USA und Asien im Visier
GfK will weiter wachsen

Das führende deutsche Marktforschungsinstitut GfK will im laufenden Jahr weiter wachsen und hat vor allem die USA und Asien im Visier. Dazu seien auch Akquisitionen geplant, kündigte der Vorstandsvorsitzende der GfK AG, Klaus L. Wübbenhorst, am Mittwoch in Nürnberg an.
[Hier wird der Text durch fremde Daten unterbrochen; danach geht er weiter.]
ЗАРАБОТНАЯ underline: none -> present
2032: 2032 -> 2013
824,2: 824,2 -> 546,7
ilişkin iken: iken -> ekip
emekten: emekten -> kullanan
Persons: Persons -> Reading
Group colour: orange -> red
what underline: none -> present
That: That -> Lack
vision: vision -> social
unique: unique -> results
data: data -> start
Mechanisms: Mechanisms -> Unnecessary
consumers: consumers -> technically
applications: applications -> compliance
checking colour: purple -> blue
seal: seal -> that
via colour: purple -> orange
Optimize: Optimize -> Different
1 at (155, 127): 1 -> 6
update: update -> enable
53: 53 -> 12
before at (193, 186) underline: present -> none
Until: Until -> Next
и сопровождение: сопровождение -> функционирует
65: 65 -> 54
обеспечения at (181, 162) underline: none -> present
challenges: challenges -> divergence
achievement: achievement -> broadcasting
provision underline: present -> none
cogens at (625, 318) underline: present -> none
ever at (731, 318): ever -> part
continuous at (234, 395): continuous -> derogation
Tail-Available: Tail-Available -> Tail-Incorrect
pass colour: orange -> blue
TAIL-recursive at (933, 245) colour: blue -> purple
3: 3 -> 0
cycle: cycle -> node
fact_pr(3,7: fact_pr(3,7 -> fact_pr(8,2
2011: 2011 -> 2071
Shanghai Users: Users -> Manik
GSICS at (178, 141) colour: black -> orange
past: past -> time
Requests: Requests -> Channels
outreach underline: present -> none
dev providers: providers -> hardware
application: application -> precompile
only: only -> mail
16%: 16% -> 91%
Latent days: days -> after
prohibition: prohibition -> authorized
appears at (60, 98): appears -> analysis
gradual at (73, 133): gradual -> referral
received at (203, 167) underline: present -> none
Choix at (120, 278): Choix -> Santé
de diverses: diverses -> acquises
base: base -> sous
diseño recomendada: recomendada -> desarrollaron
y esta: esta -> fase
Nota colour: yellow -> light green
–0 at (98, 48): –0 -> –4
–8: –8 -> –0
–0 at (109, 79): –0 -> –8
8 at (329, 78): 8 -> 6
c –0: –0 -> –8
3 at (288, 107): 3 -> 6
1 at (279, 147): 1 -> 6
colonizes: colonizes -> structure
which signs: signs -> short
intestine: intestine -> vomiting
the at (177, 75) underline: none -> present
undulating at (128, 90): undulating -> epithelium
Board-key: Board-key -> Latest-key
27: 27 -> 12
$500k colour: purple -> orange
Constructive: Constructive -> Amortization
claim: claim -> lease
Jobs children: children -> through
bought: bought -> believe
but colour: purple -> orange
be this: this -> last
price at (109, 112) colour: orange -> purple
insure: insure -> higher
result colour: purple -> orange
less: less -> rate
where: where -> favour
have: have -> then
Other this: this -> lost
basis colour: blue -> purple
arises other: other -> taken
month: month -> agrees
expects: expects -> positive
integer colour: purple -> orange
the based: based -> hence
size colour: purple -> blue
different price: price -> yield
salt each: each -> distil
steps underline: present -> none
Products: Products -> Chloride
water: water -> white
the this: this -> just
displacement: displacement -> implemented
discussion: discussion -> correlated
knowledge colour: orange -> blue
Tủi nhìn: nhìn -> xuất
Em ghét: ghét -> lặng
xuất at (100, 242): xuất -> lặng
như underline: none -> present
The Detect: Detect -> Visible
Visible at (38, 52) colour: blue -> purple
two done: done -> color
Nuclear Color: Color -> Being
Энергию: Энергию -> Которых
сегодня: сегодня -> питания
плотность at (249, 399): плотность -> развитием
HB/dpa NÜRNBERG. In Asien sei vor allem China interessant, da dieser rasch wachsende Markt zunehmend an Bedeutung gewinne. Beeinträchtigungen ihrer Pläne durch die Lungenseuche SARS sieht die GfK nicht. "Bisher hatte SARS keine negativen Auswirkungen auf unser Asien-Geschäft", sagte Wübbenhorst.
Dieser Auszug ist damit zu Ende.